Lentiviral-Mediated Gene Therapy for Patients with Fanconi Anemia [Group a]: Updated Results from Global RP-L102 Clinical Trials

Background: Fanconi Anemia (FA) is a rare inherited deoxyribonucleic acid (DNA) repair disorder that results in progressive and severe bone marrow failure (BMF) within the first decade of life in 80% of patients. Allogeneic hematopoietic stem cell transplant (alloHSCT) is potentially curative of BMF, with survival exceeding 80% in experienced centers. AlloHSCT is limited by donor availability and patients may experience short- and long-term toxicities, including 100-day transplant associated mortality, graft-vs-host disease (GvHD), and 3- to 4-fold increased cancer risk. Mozafancogene autotemcel (fanca-cel; RP-L102) is a gene therapy product comprised of autologous hematopoietic stem and progenitor cells (HSPCs) transduced with a lentiviral vector (LV) encoding a functional copy of the FANCA gene. In contrast to alloHSCT, fanca-cel is administered without antecedent conditioning, relying on the proliferative advantage of the gene-corrected cells to enable engraftment. Here, we present data from patients with FA complementation group A (FA-A) treated with fanca-cel in global Phase 1/2 studies with ≥1 year of follow-up.

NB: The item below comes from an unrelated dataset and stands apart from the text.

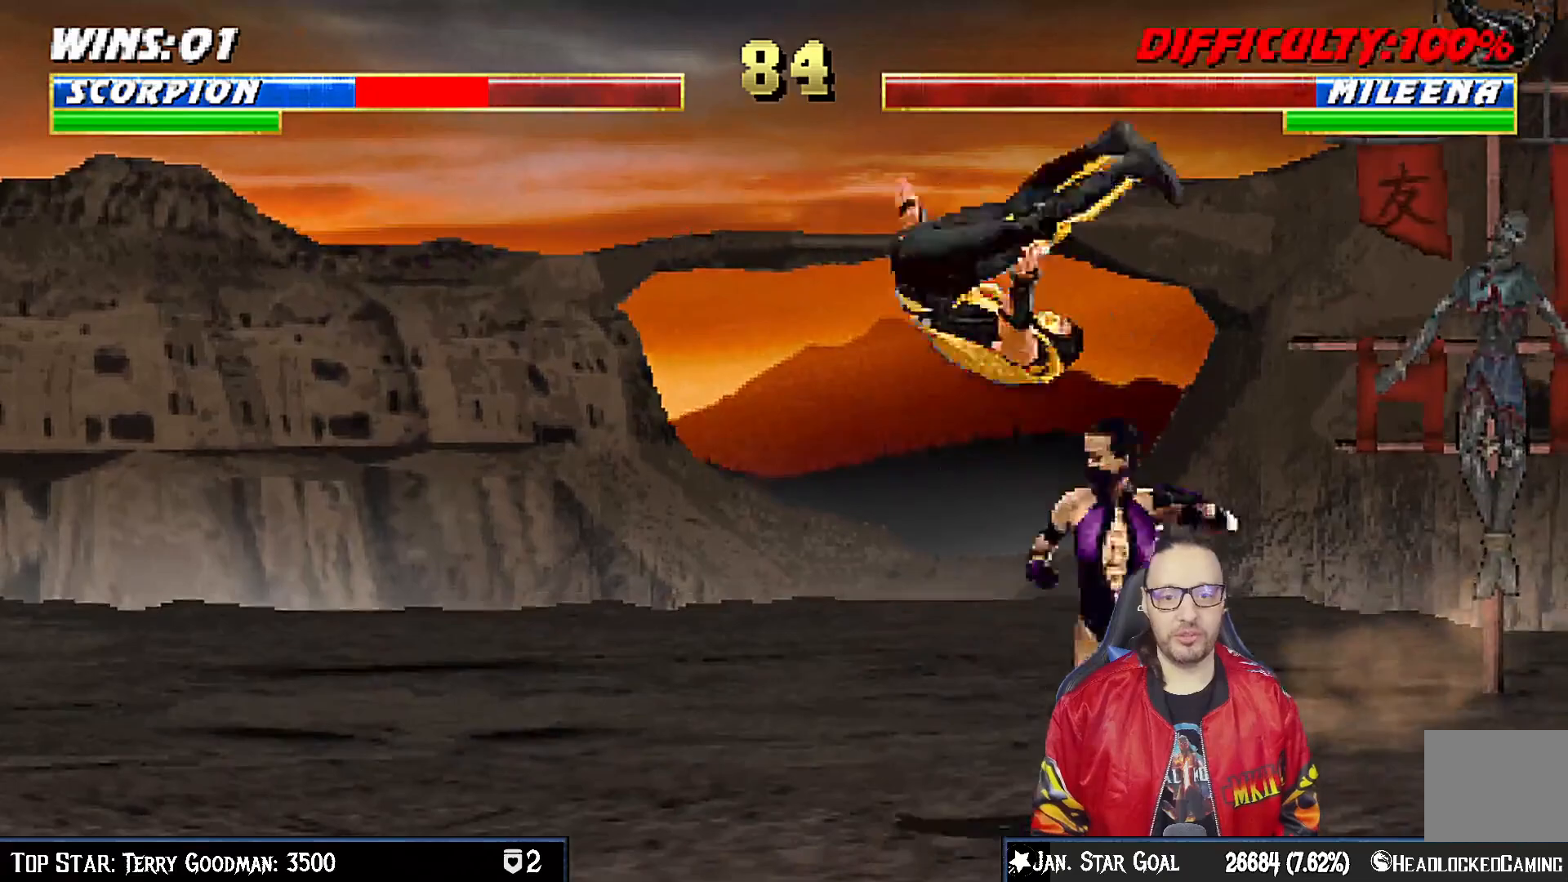
{"dt_ms": 500, "buttons": ["R1", "DPAD_DOWN", "DPAD_LEFT"], "left_stick": "center", "right_stick": "center", "events": [[67, "TRIANGLE", "up"], [100, "DPAD_RIGHT", "up"], [100, "DPAD_UP", "up"], [200, "DPAD_DOWN", "down"], [217, "R1", "down"], [250, "DPAD_LEFT", "down"]]}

Methods: Patients with FANCA mutations, age ≥1 year, no HLA-matched sibling donor and ≥30 CD34+ cells/µL in bone marrow (BM) were eligible. Peripheral blood (PB) mononuclear cells were collected via leukapheresis after mobilization with granulocyte colony-stimulating factor (G-CSF) and plerixafor. Following CD34+ enrichment, HSPCs were transduced with an LV carrying the FANCA gene and infused without cryopreservation or conditioning. Patients are being followed for safety and efficacy (increasing vector copy number [VCN], mitomycin-C [MMC] resistance in BM colony forming cells [CFCs]), and stabilization of cytopenias for 3 years in both the parent study and subsequently in a long-term follow-up (LTFU) study.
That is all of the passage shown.